Question

An ideal fluid flows (laminar flow) through a pipe of non-uniform diameter. The maximum and minimum diameters of the pipes are $6.4\, cm$ and $4.8\, cm$, respectively. The ratio of the minimum and the maximum velocities of fluid in this pipe is :

• A. $\frac{\sqrt{3}}{2}$
• B. $\frac{3}{4}$
• C. $\frac{81}{256}$
• D. $\frac{9}{16}$

Answer 1

The Correct Option is D

To solve this problem, we need to apply the principle of continuity for fluid flow. The principle of continuity states that for an incompressible fluid flowing through a pipe of varying diameter, the product of the cross-sectional area and the velocity of the fluid at any point in the pipe is constant. Mathematically, this is represented as:

A_1V_1 = A_2V_2

where A_1 and A_2 are the cross-sectional areas at points 1 and 2, and V_1 and V_2 are the velocities at those points.

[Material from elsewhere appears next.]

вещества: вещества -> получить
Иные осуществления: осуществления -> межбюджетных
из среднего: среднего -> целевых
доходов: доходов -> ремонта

The areas A_1 and A_2 can be calculated using the formula for the area of a circle:

A = \pi \left(\frac{d}{2}\right)^2

Given:

• Maximum diameter, d_1 = 6.4\ \text{cm}
• Minimum diameter, d_2 = 4.8\ \text{cm}

First, calculate A_1 and A_2:

• A_1 = \pi \left(\frac{6.4}{2}\right)^2 = \pi \cdot 3.2^2 = 10.24\pi\ \text{cm}^2
• A_2 = \pi \left(\frac{4.8}{2}\right)^2 = \pi \cdot 2.4^2 = 5.76\pi\ \text{cm}^2

Using the continuity equation A_1V_1 = A_2V_2, we can express the velocity ratio \frac{V_2}{V_1} as:

\frac{V_2}{V_1} = \frac{A_1}{A_2} = \frac{10.24\pi}{5.76\pi}

Simplifying gives:

\frac{V_2}{V_1} = \frac{10.24}{5.76} = \frac{64}{36} = \frac{16}{9}

Therefore, the inverse ratio, or the ratio of the minimum to the maximum velocity, is:

\frac{V_1}{V_2} = \frac{9}{16}

Thus, the correct answer is \frac{9}{16}, which matches the given correct answer.